Question 122

Is there an Obligation to Teach NFP to a Co-habiting Couple with No Intent to Marry?

Is there an Obligation to Teach NFP to a Co-habiting Couple with No Intent to Marry?


In reply to the case of co-habiting couples with no intent to marry, who want to learn how to use NFP to postpone a pregnancy, I recommend:

The NFP teaching couple should explain their position to the couple:

  1. NFP is not just a method of spacing pregnancies. It presumes a whole set of values about marriage, spousal love and family. It is a way of life, and a marital spirituality. It is really God’s plan for all of these matters that we are dealing with here.
  2. Every child has a right to be conceived by an act of love between his/her father and mother, who are committed to each other in marriage, and to be received into a home that will provide for their needs as a young person growing into maturity. 
  3. The NFP teaching couple are presenting values which are very important since they deal with the great mystery of love and life. 

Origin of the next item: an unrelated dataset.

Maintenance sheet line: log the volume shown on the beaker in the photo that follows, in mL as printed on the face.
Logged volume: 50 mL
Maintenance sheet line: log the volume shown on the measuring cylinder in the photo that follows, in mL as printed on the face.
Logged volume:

We do not live in a perfect world, however, and sometimes we must accept situations that are less than ideal. Many young couples today have not experienced a strong, committed marriage in their own families as they grew up. They grew up in a contraceptive society, a society that does not understand marital chastity. 

If a co-habiting couple is drawn to learning NFP, even for less than perfect motives, then the teaching couple has an opportunity to teach them the true values of marriage, spousal love and family. Who knows what might happen? With God’s grace, during the instruction the co-habiting couple may discover the beauty of God’s plan for these matters and experience a conversion.

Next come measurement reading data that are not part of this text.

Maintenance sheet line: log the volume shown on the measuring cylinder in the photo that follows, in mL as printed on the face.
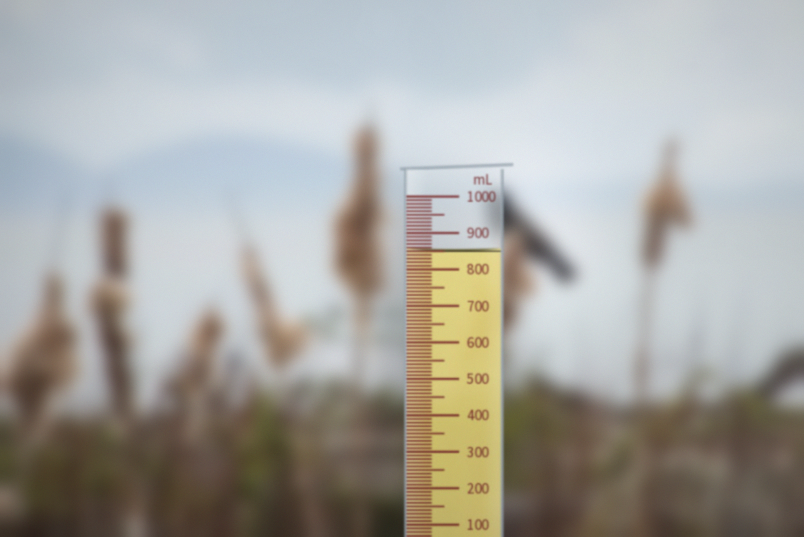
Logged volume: 850 mL
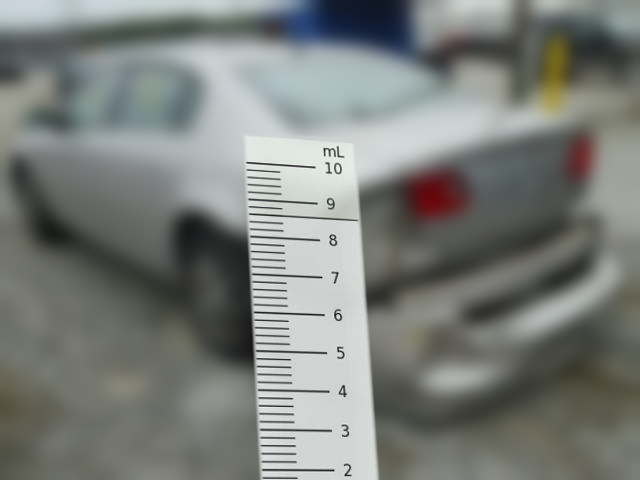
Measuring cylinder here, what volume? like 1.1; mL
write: 8.6; mL
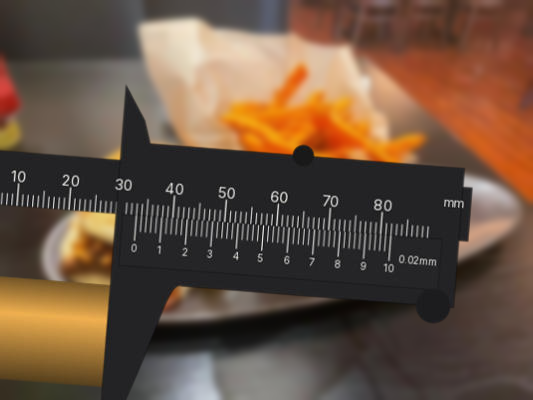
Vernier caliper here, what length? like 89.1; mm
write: 33.0; mm
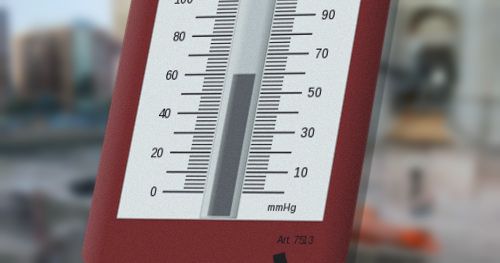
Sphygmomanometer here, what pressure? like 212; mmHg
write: 60; mmHg
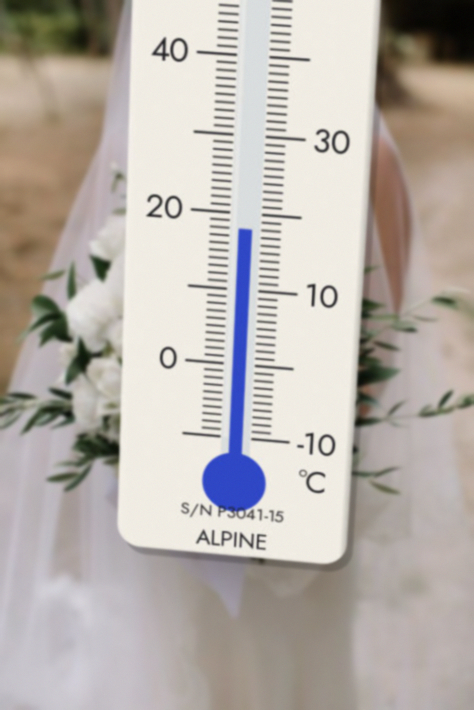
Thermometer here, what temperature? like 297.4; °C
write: 18; °C
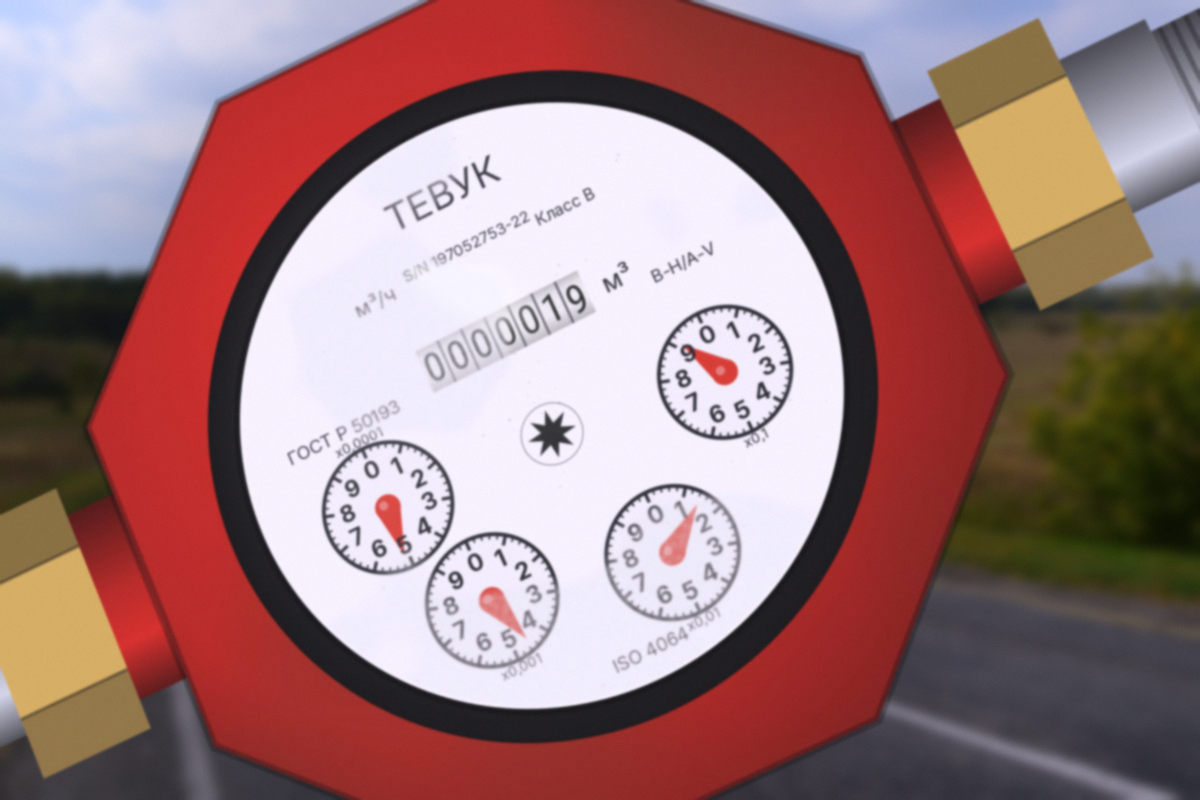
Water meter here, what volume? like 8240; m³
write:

In China, there are over 35,000 NFP teachers using the Billings method. In China the main intent of using NFP is to prevent abortions, since the brutal one child policy is still mandatory there. But spacing pregnancies, or avoiding pregnancies, using morally good means is still a good thing.

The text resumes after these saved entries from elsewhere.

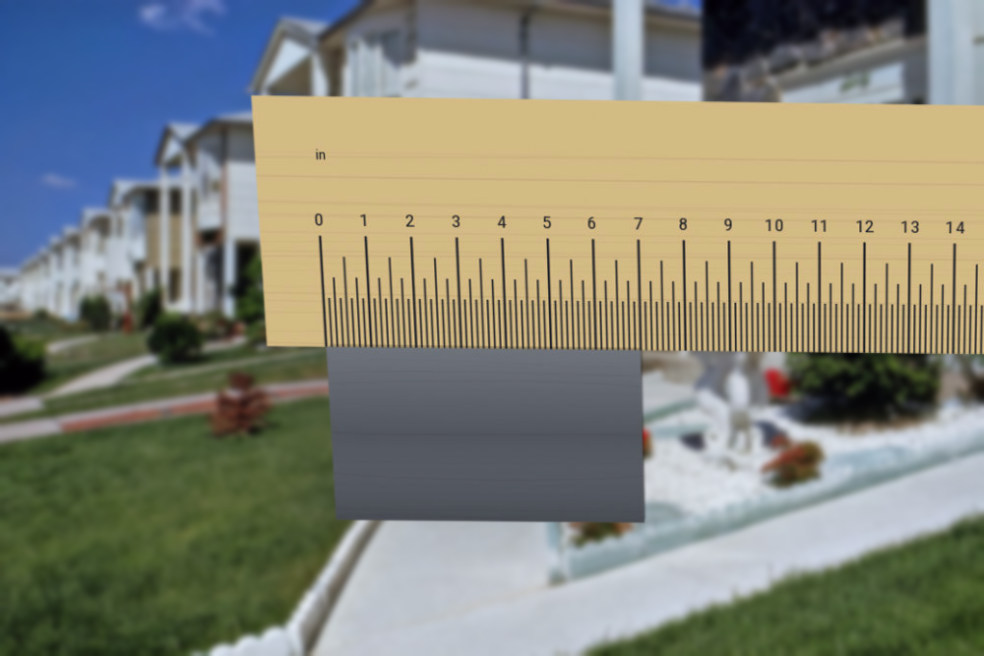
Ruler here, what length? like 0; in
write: 7; in
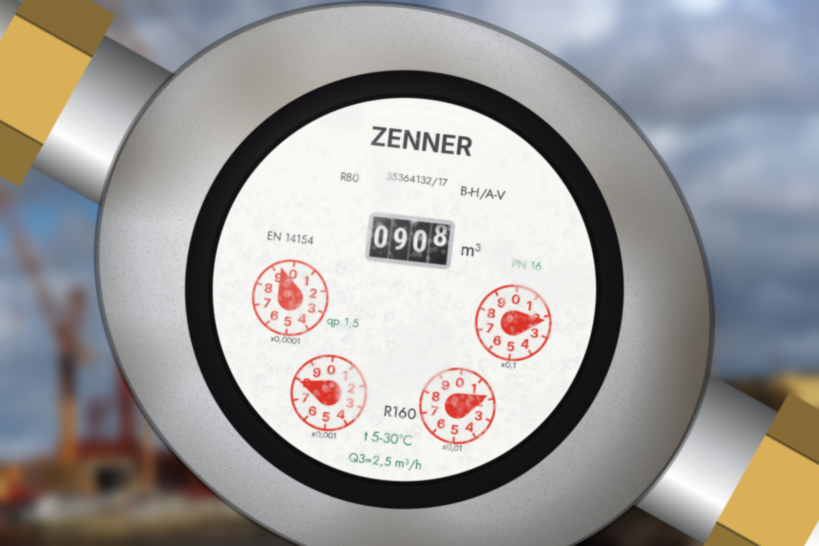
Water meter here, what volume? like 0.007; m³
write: 908.2179; m³
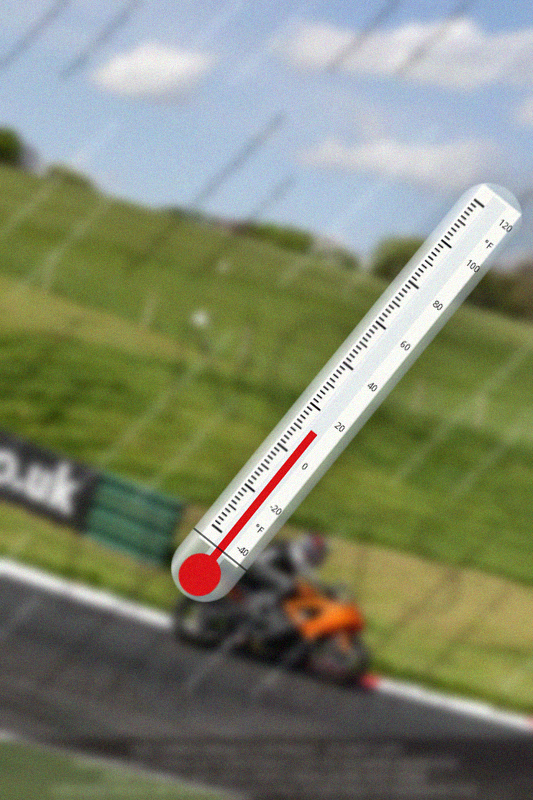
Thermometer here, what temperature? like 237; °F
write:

In so many words, we take other people where they are, but we do not leave them there. There are definite expectations and requirements that go with the teaching and learning of NFP. If the co-habiting couple comes to appreciate human fertility, and wants to learn the marital chastity that NFP requires, then continue teaching them. Hopefully this will lead them to a committed marriage. If the co-habiting couple decides that periodic abstinence is impossible for them, they will drop out on their own accord. 

The good Lord deals with us as flawed human beings. He constantly summons us to move in the direction of light, away from darkness; in the direction of goodness, away from evil.

NFP teachers are usually not dealing with situations of total light or total darkness. Rather, they deal with various shades of grey. When dealing with shades of grey, we are to always move towards the light, and never towards the darkness.

NFP teachers are not expected to violate their conscience to accommodate the clearly sinful wishes of their clients. But they should leave room for the possibility that God’s grace will move the hearts of their clients. The Holy Spirit will guide them in discerning what they should do.